Sobre Francia, de Cioran

El individuo empieza a tomar conciencia, no quiere seguir siendo víctima de los ideales, las creencias, la colectividad. Una vez despertado el individuo, la nación pierde su esencia y, cuando todos despiertan, se descompone. Nada hay más peligroso que la voluntad de no ser engañado. El cansancio de las cosas entendidas. Mientras que entre los alemanes las trivialidades están consideradas la esencia honorable de la conversación, los franceses prefieren una mentira bien dicha a una verdad mal formulada. La vida —cuando no es sufrimiento— es juego.
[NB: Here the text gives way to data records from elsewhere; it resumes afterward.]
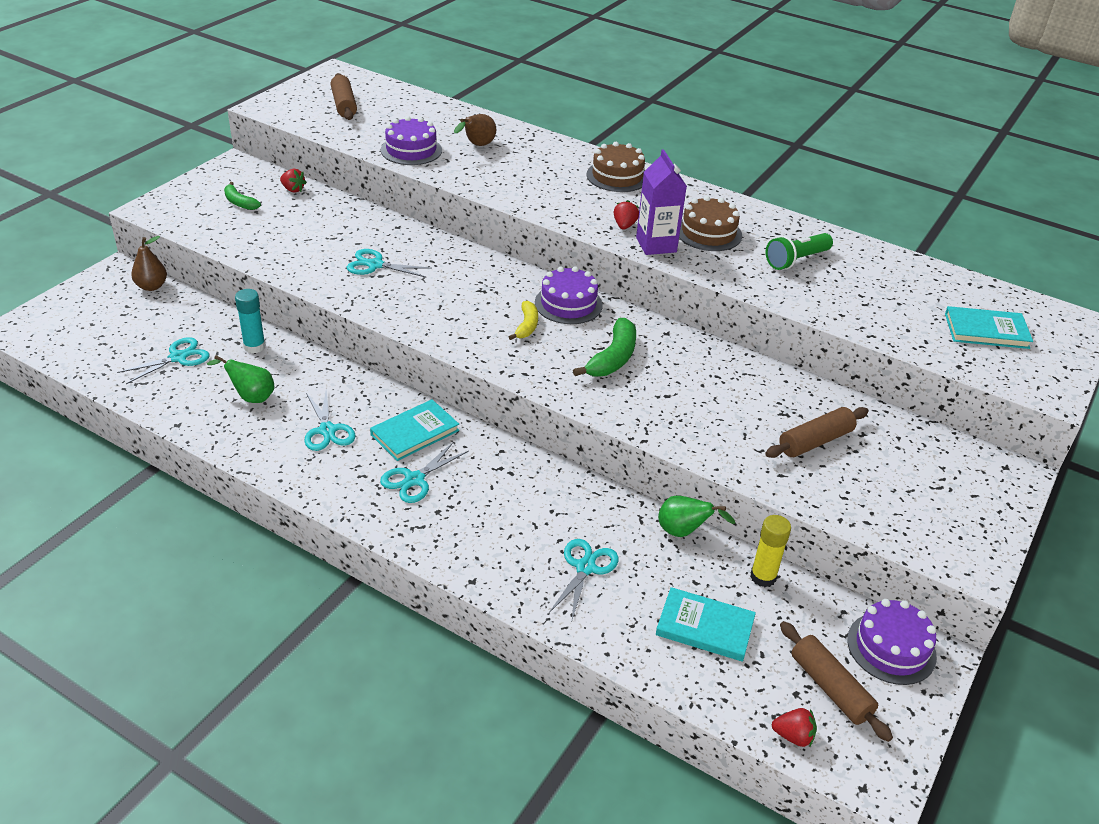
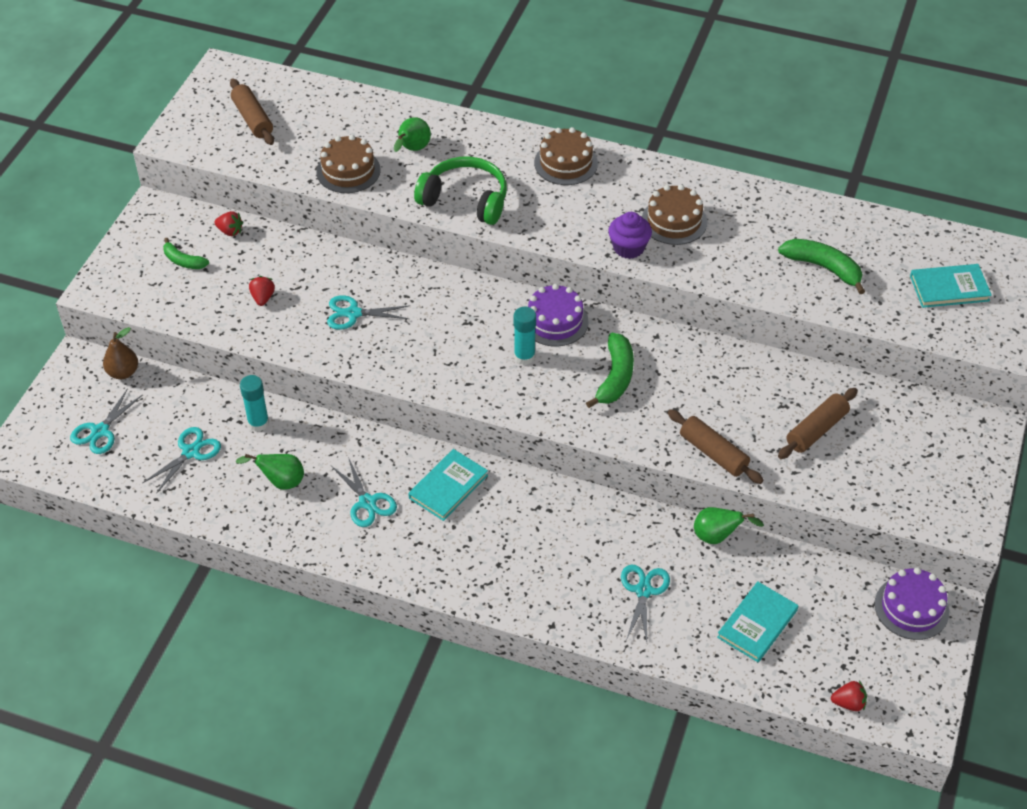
camera: 10 degrees left, 10 degrees up
(411, 150) = (348, 171): purple cake -> brown cake
(414, 479) = (466, 536): turquoise scissors -> turquoise scissors (100, 431)
(477, 145) = (412, 149): brown pear -> green pear
(510, 186) = (465, 200): none -> green headphones
(526, 326) = (524, 357): yellow banana -> turquoise glue stick
(624, 226) = (592, 229): red strawberry -> red strawberry (263, 298)
(656, 245) = (628, 248): purple carton -> purple cupcake
(705, 627) = (757, 624): turquoise book -> turquoise book turned 60 degrees counterclockwise
(763, 577) = (794, 565): yellow glue stick -> none
(796, 260) = (764, 239): green flashlight -> none
(830, 688) = (869, 655): brown rolling pin -> brown rolling pin (713, 453)
(853, 292) = (823, 268): none -> green banana

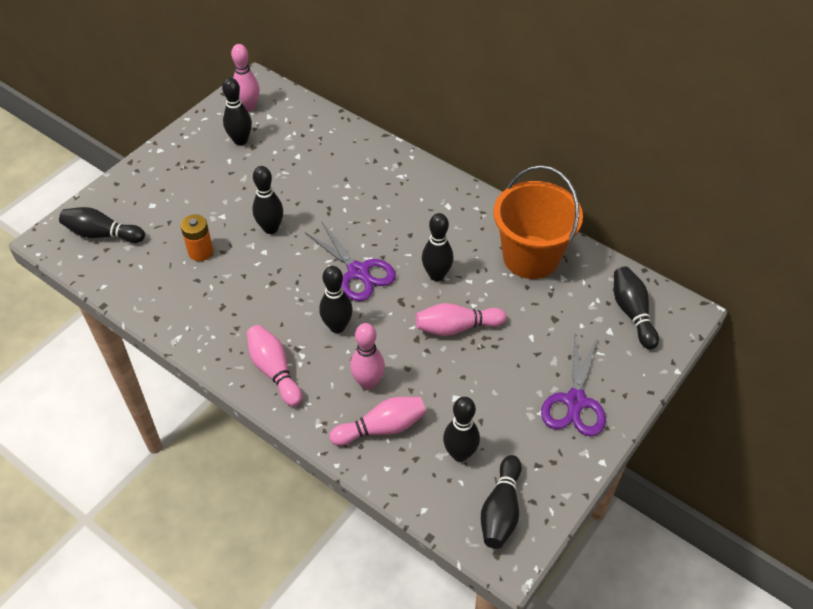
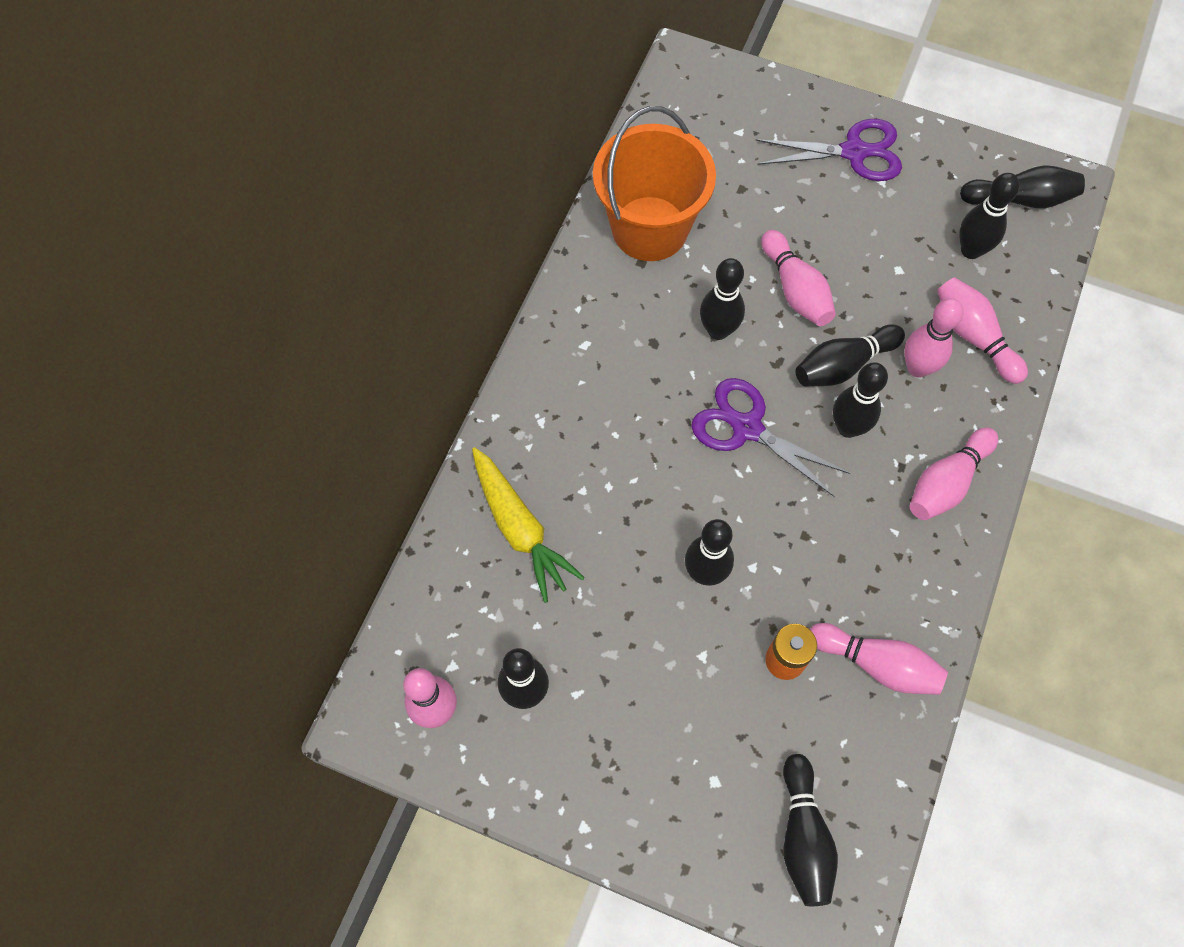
camera: 105 degrees left, 15 degrees up
(175, 295) = (877, 664): none -> pink bowling pin
(334, 154) = (520, 529): none -> yellow carrot
(358, 272) = (746, 428): purple scissors -> purple scissors turned 90 degrees counterclockwise
(632, 313) = (704, 112): black bowling pin -> black bowling pin (843, 365)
La tontería ve por doquier objetivos; la inteligencia, pretextos. Un pueblo de buen gusto no puede amar lo sublime. El gusto se sitúa en las antípodas del sentido metafísico. Incapacitado como está para orientarse en el embrollo de las esencias, alimentadas por la barbarie de la profundidad, mima la ondulación inmediata de las apariencias. El pecado y el mérito de Francia estriban en su sociabilidad. Los franceses han nacido para hablar y se han formado para debatir. Si se les deja solos, bostezan. En general, está capacitado para la intimidad, pero no para la soledad. Un francés solo es una contradicción en los términos. Tal vez sea el único pueblo de Europa que no conoce la nostalgia, que es una forma de la falta de plenitud sentimental infinita. La novela es una creación de los franceses y los rusos: pueblos que hablan y saben hablar. Los soporíferos diálogos de la novela alemana, la incapacidad nacional para superar el monólogo explican la inevitable carencia de prosa. Para quien gusta del aroma de la palabra, Alemania provoca un bostezo infinito. La poesía, la música y la filosofía son actos del individuo solo. El alemán sólo existe solo o en gran número, nunca en diálogo. La lucidez colectiva es una señal de cansancio. ¿Qué haría yo, si fuera francés? Descansaría en el cinismo. Decadencia es igual a lucidez colectiva: expiración del alma, haber perdido el alma.